The anti-socialist opposition in Venezuela called for daily protests following the “mother of all marches” last week, and angry Venezuelans appear to have heeded the call, defying increasingly violent repression tactics from the Bolivarian National Guard (GNB).

President Nicolás Maduro has responded to the protests by attempting to return to business as usual, performing a “hip-hop” dance on national television and launching an educational initiative titled, “Urban Salsa Heart.” Maduro is the host of a weekly television show called Sundays with Maduro and the radio program Salsa Time.

In central Carabobo, protesters stormed a statue of late dictator Hugo Chávez Tuesday night, burning it to a crisp. While the statue remained standing after the incident, it was significantly damaged, photos showed.

The incident recalls a similar protest in far western Táchira state during the 2014 protests, in which protesters beheaded a statue of Chávez in a public square, objecting to the arrest of opposition leader Leopoldo López. López remains in prison serving a 14-year prison sentence for having organized peaceful protests that year.

The latest wave of protests began this month following an attempt by the Supreme Court to usurp legislative authority from the National Assembly, currently controlled by the opposition.

While the Supreme Court nominally reversed the decision, the government has acted to keep legislators from doing their jobs and vetoed major legislation to liberate political prisoners and eliminate socialist policies. The government also recently banned Miranda state governor Henrique Capriles Radonski, a two-time opposition presidential candidate, from holding public office for 15 years.

On Wednesday, another opposition party official, Popular Will organizer Franklin Gómez Ruiz, was arrested in Táchira, according to the Venezuelan newspaper El Nacional, for “terrorism.” El Nacional is the largest domestic publication covering the opposition on the ground without a pro-socialist bent and has paid the price for it.

The newspaper announced on Wednesday that Ayatola Núñez, one of its reporters, was seriously injured when a tear gas canister hit him in the head while covering a protest.

Maduro has used television in the past to condemn protesters seeking free and fair elections and the liberation of political prisoners. On Sunday, however, he dedicated part of his television program to urban and hip-hop culture, joining young performers for a dance.

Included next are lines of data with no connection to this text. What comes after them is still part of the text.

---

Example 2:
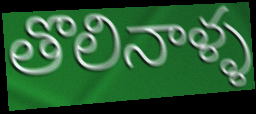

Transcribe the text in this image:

తొలినాళ్ళ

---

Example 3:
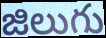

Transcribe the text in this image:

జిలుగు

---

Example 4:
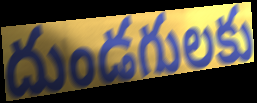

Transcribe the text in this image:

దుండగులకు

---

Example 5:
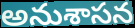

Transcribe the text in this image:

అనుశాసన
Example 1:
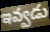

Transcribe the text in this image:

ఇవ్వడు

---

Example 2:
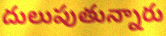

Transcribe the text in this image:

దులుపుతున్నారు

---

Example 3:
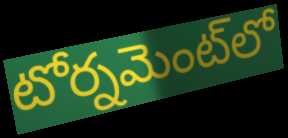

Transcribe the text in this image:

టోర్నమెంట్‌లో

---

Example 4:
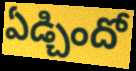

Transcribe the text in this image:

ఏడ్చిందో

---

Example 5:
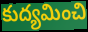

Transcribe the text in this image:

కుద్యమించి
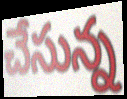
చేసున్న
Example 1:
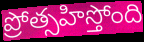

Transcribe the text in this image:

ప్రోత్సహిస్తోంది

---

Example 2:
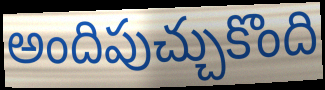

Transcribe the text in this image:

అందిపుచ్చుకొంది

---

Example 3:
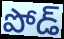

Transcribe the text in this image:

పోడ్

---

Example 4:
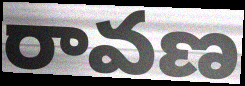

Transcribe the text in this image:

రావణ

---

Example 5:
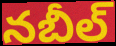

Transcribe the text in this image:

నబీల్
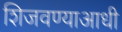
शिजवण्याआधी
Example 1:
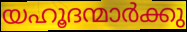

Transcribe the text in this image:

The broadcast appears to be part of an initiative called “Salsa and Urban Heart,” meant to unite musically talented youths at universities to “express our rebellion.” The move appears intended to counter the heated student protests against the government, distracting young people from politics with music and dance. Maduro told students at an event to launch an initiative to perform on the streets. “Where Chavismo is in the streets, there will be peace,” he said.

Outside of urban dance initiatives, the Venezuelan government threatened this week to leave the Organization of American State (OAS) over the group’s repeated demands that Venezuela adhere to the democratic order. The OAS has begun preliminary discussions on exerting its authority to limit Venezuela’s membership in the group. Should the meeting occur, Foreign Minister Delcy Rodríguez warned, Venezuela would begin the process to leave the group.

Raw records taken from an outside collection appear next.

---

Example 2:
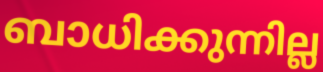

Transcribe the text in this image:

ബാധിക്കുന്നില്ല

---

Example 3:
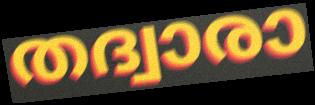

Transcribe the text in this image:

തദ്വാരാ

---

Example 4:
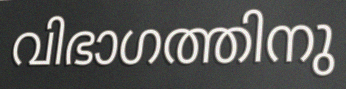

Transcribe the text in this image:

വിഭാഗത്തിനു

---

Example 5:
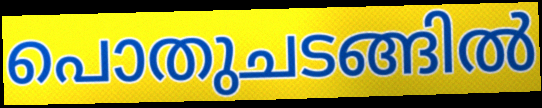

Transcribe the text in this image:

പൊതുചടങ്ങിൽ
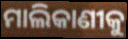
ମାଲିକାଣୀକୁ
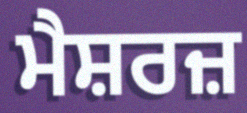
ਮੈਸ਼ਰਜ਼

As Venezuela has currently run afoul of the democratic order, limiting the National Assembly’s legislative power and refusing to hold elections, the country has actually provided the OAS with grounds for suspension. The organization has a democratic charter which states:

When the special session of the General Assembly determines that there has been an unconstitutional interruption of the democratic order of a member state, and that diplomatic initiatives have failed, the special session shall take the decision to suspend said member state from the exercise of its right to participate in the OAS by an affirmative vote of two thirds of the member states in accordance with the Charter of the OAS. The suspension shall take effect immediately.

Nations formerly allied with Venezuela – including Argentina, Brazil, and Peru – have voted for center-right governments within the past two years, leaving the socialist Venezuelan government with few allies in the OAS.